Berger v. N.Y. State Dep't of Envtl. Conservation

Decision Date19 February 2015
Citation4 N.Y.S.3d 631,125 A.D.3d 1128,2015 N.Y. Slip Op. 01496
PartiesIn the Matter of Robert BERGER et al., Petitioners, v. NEW YORK STATE DEPARTMENT OF ENVIRONMENTAL CONSERVATION et al., Respondents.
CourtNew York Supreme Court — Appellate Division

Nolan & Heller, LLP, Albany (Carl G. Dworkin of counsel), for petitioners.

Eric T. Schneiderman, Attorney General, Albany (Allison B. Levine of counsel), for New York State Department of Environmental Conservation, respondent.

Zachary W. Carter, Corporation Counsel, New York City (Janet L. Zaleon of counsel), for City of New York, respondent.

Jacobowitz & Gubits, LLP, Walden, for David Cook and another, respondents.

Before: STEIN, J.P., McCARTHY, GARRY, LYNCH and DEVINE, JJ.

Opinion

LYNCH, J.

Proceeding pursuant to CPLR article 78 (transferred to this Court by order of the Supreme Court, entered in Albany County) to review a determination of respondent Department of Environmental Conservation which found that petitioners and respondents David Cook and Jody Cook failed to operate and maintain a certain dam in a safe condition.

Dataset entries »
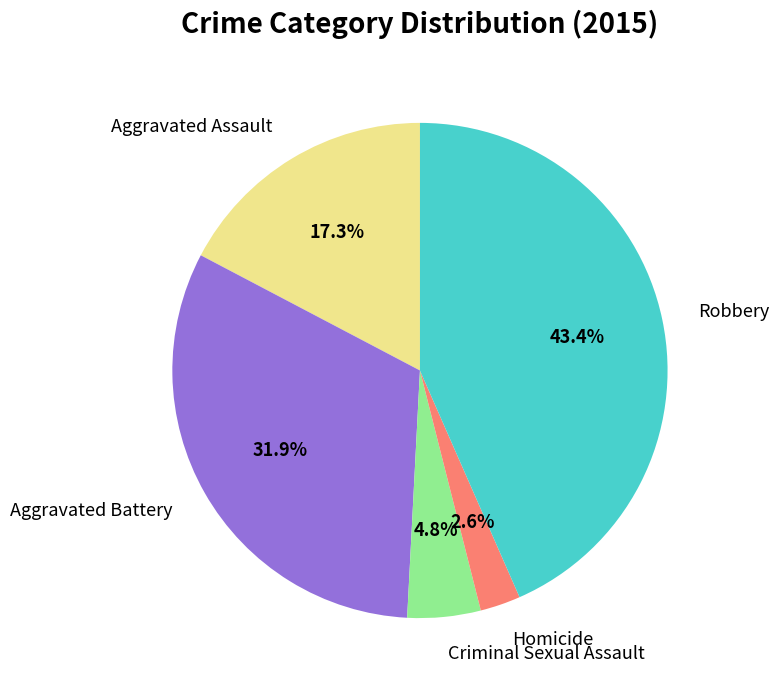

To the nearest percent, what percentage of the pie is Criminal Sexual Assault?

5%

--

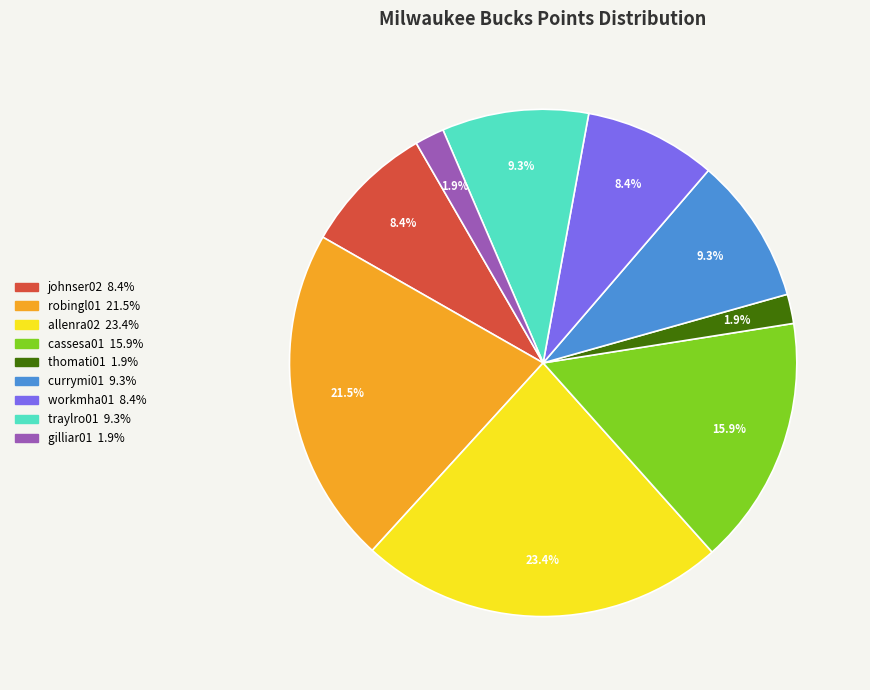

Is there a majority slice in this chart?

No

==

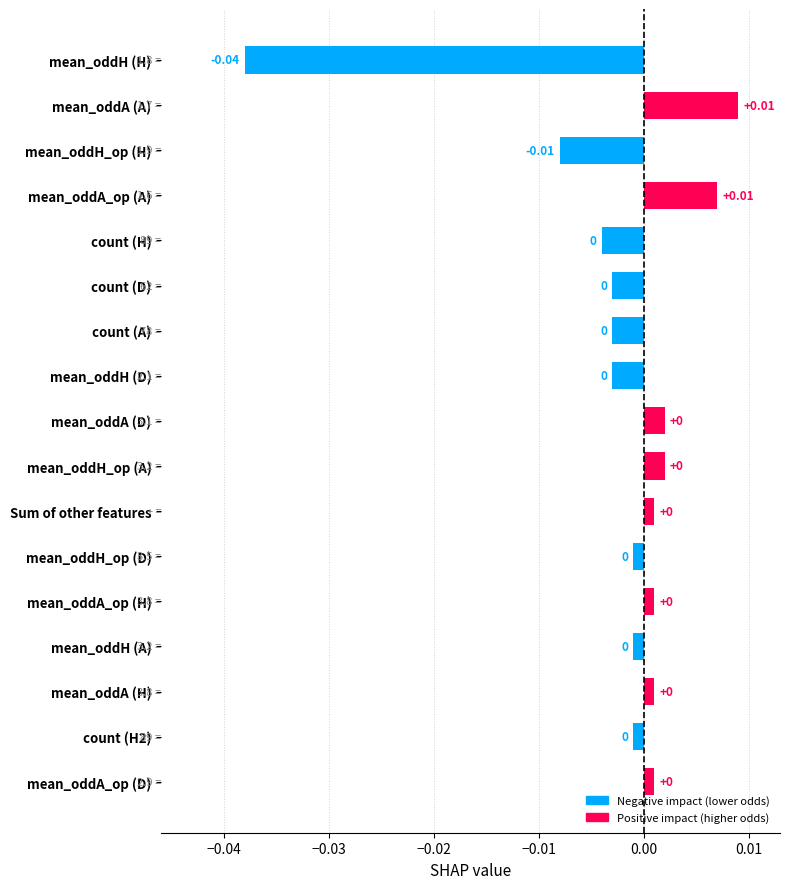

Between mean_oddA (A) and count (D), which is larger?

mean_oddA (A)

Task requirements »
a – Can you summarize the Berger court excerpt above in two sentences?
b – Can you revise the Berger court excerpt from "Before: STEIN, J.P., McCARTHY, GARRY, LYNCH" to "a safe condition." so that "dam" is changed to "spillway"?

Task answers »
a – Berger v. New York State Department of Environmental Conservation was decided on 19 February 2015 by the New York Supreme Court, Appellate Division, with the opinion written by Lynch, J., for a panel of Stein, McCarthy, Garry, Lynch and Devine. The matter is a CPLR article 78 proceeding, transferred from the Supreme Court in Albany County, to review the Department's determination that petitioners and respondents David Cook and Jody Cook failed to operate and maintain a certain dam in a safe condition.

b –
Before: STEIN, J.P., McCARTHY, GARRY, LYNCH and DEVINE, JJ.

Opinion

LYNCH, J.

Proceeding pursuant to CPLR article 78 (transferred to this Court by order of the Supreme Court, entered in Albany County) to review a determination of respondent Department of Environmental Conservation which found that petitioners and respondents David Cook and Jody Cook failed to operate and maintain a certain spillway in a safe condition.